SET OF TASKS:
• A. In the article on the PlayStation price increase, on what date do the new prices take effect?
• B. Using the article on the PlayStation price increase, explain why it says this price rise is different from the one in 2022.
• C. Rewrite the article on the PlayStation price increase, starting with "This Is Not the" and going on through "Sony is heading.", swapping "Sony" for "the company" each time it appears.

EXTRACT:

BEGIN

Sony Interactive Entertainment just confirmed a global price increase for the PlayStation 5, PlayStation 5 Pro, and the PlayStation Portal, and this time, it hits pretty much every region at once. This new price increase is not making everyone happy, and most players are starting to think this is not just a case of inflation anymore.
The new prices will be effective starting April 2, 2026, and that means if you want to buy a PlayStation 5, you might want to do it this week, or you will have to pay an even crazier price:
- U.S.
- PS5 – $649.99
- PS5 Digital Edition – $599.99
- PS5 Pro – $899.99
- PlayStation Portal – $249.99
- U.K.
- PS5 – £569.99
- PS5 Digital Edition – £519.99
- PS5 Pro – £789.99
- PlayStation Portal – £219.99
- Europe
- PS5 – €649.99
- PS5 Digital Edition – €599.99
- PS5 Pro – €899.99
- PlayStation Portal – €249.99
- Japan
- PS5 – ¥97,980
- PS5 Digital Edition – ¥89,980
- PS5 Pro – ¥137,980
- PlayStation Portal – ¥39,980
So yes, the PS5 is now more expensive than it was at launch.
This Is Not the First Time
Back in 2022, Sony already made the unusual move of raising console prices mid-generation. That was largely blamed on inflation and supply chain issues.
But what is different now is timing.
We are way into the PS5 lifecycle, supply issues are mostly gone, and yet prices are going up, not down. In theory, consoles get cheaper over time, not more expensive.
That change says a lot about where Sony is heading.

END

DATA TO EXAMINE:
BEGIN

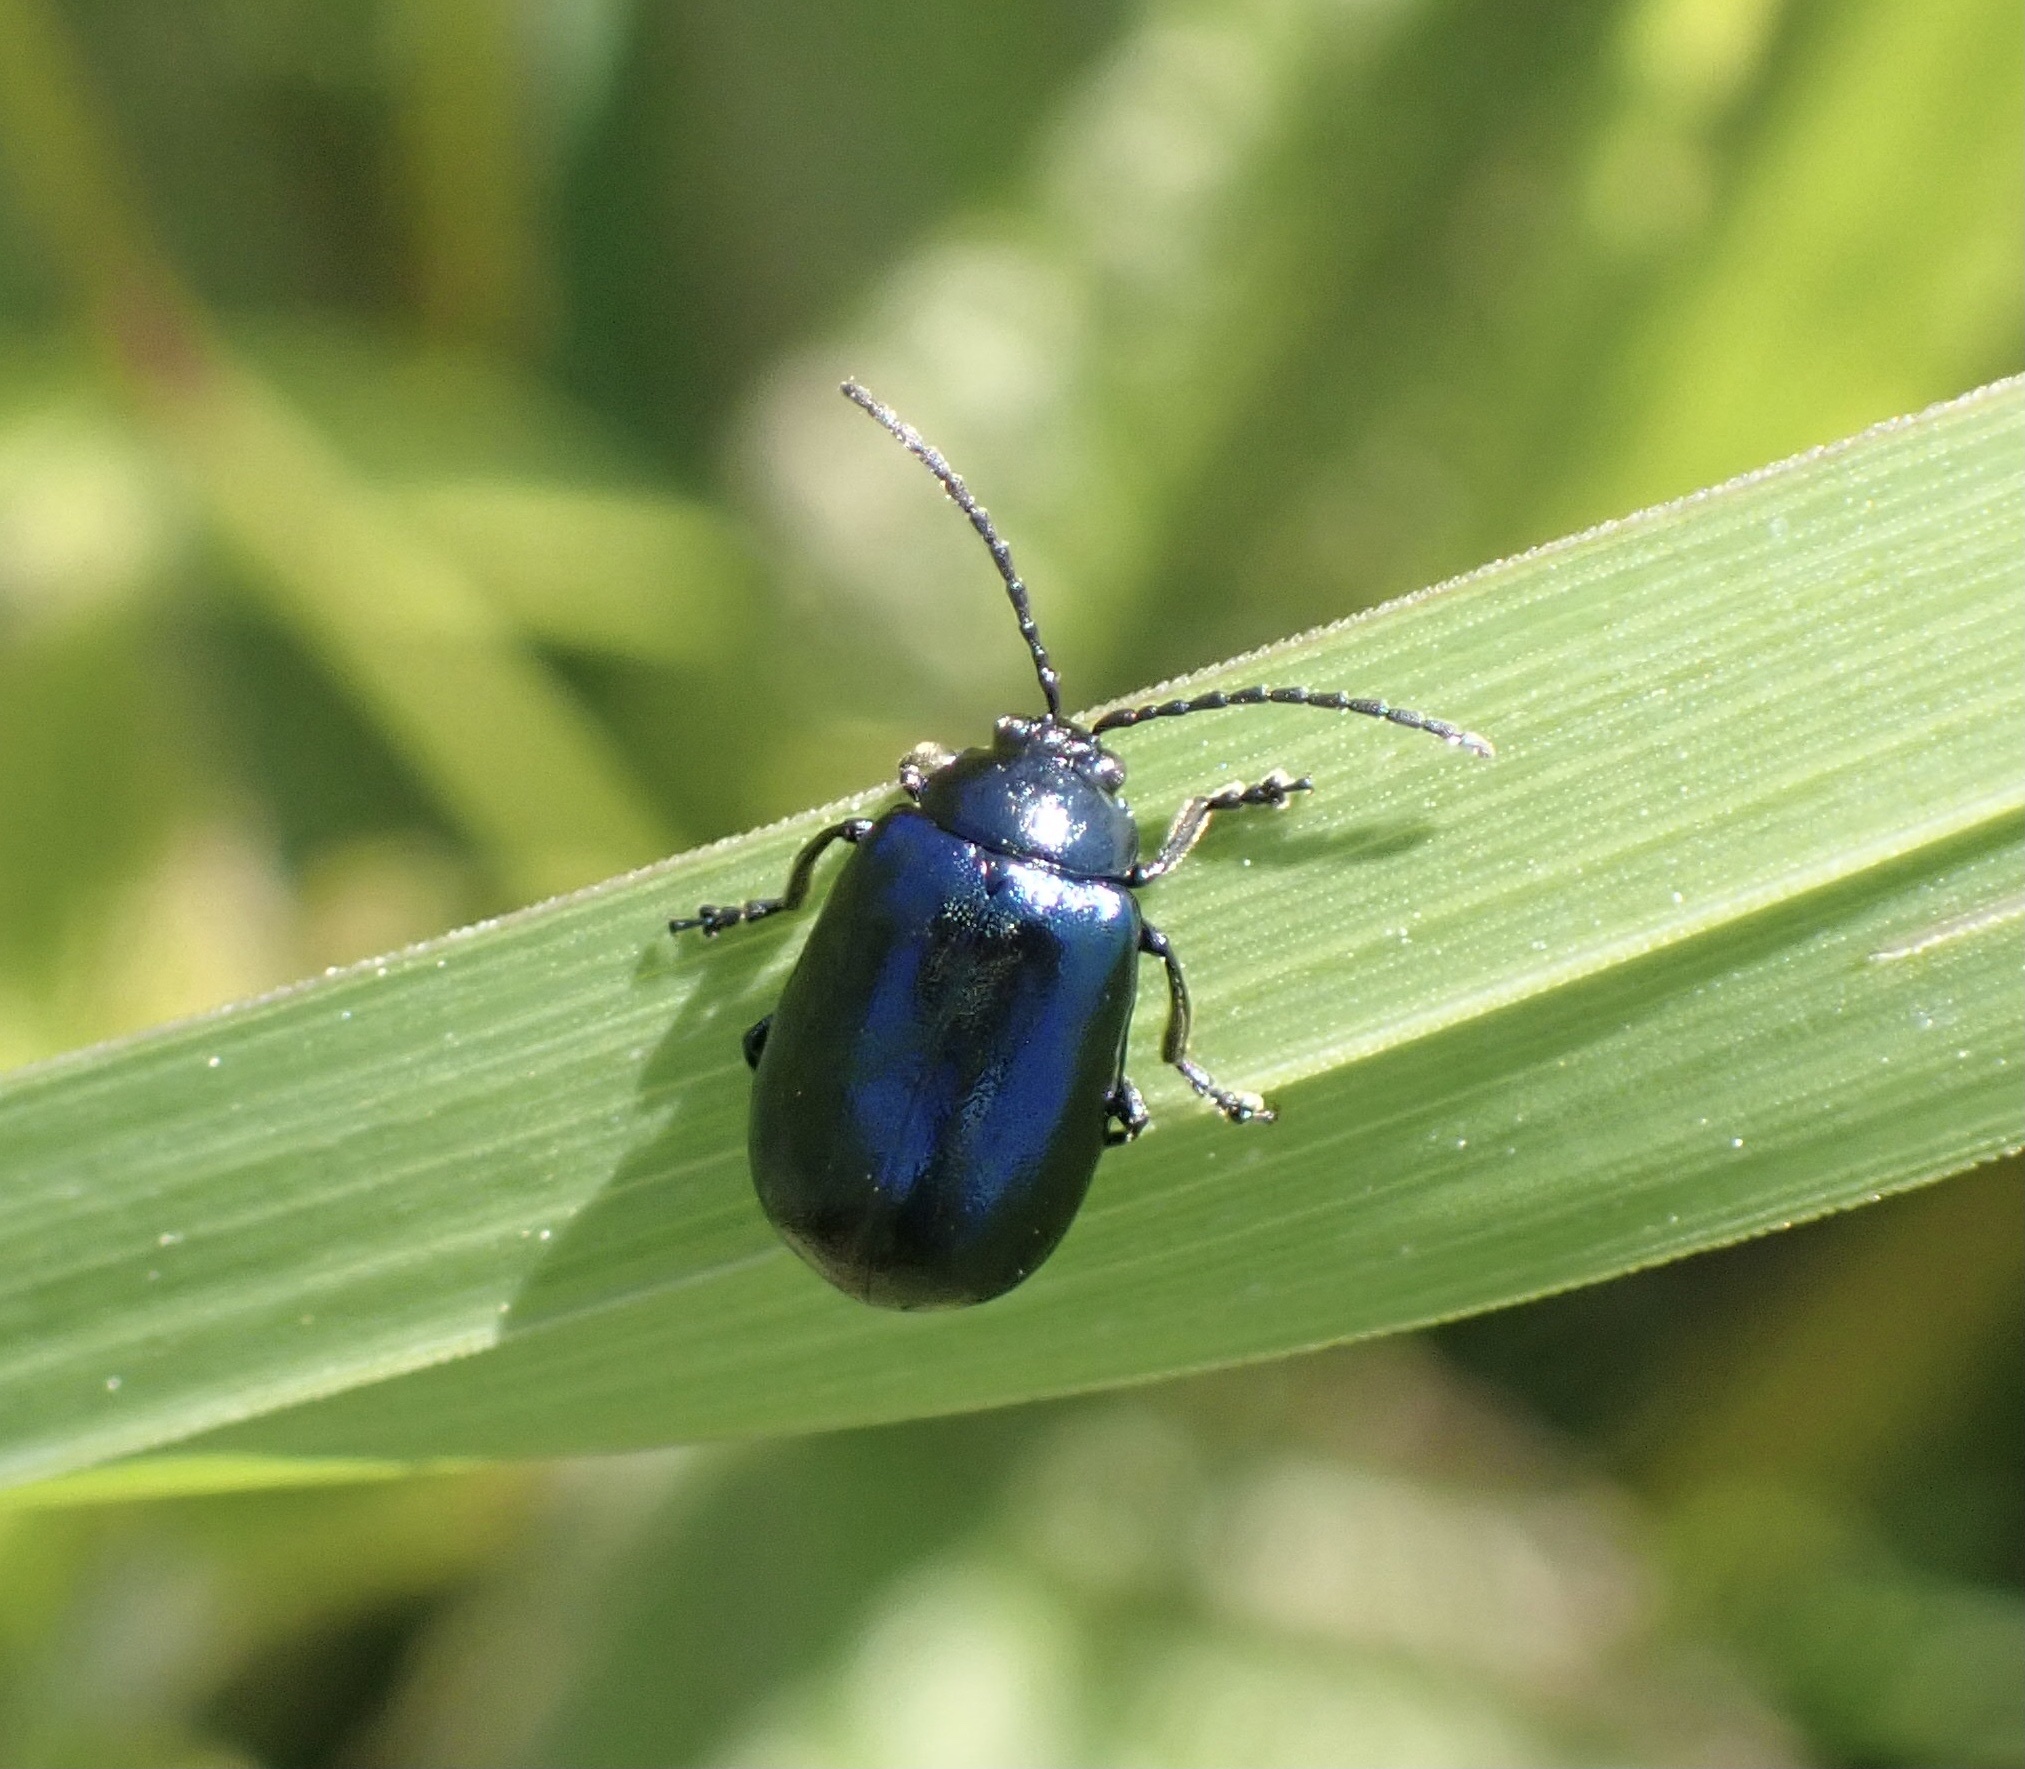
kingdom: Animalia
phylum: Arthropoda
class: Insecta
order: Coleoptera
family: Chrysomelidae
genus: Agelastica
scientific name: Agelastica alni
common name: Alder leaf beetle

END

EXERCISE SOLUTIONS:
• A. April 2, 2026.

• B. The 2022 rise was largely blamed on inflation and supply chain issues. This one comes late in the PS5 lifecycle, when supply issues are mostly gone. Consoles should get cheaper over time, yet prices are going up instead.

• C.
This Is Not the First Time
Back in 2022, the company already made the unusual move of raising console prices mid-generation. That was largely blamed on inflation and supply chain issues.
But what is different now is timing.
We are way into the PS5 lifecycle, supply issues are mostly gone, and yet prices are going up, not down. In theory, consoles get cheaper over time, not more expensive.
That change says a lot about where the company is heading.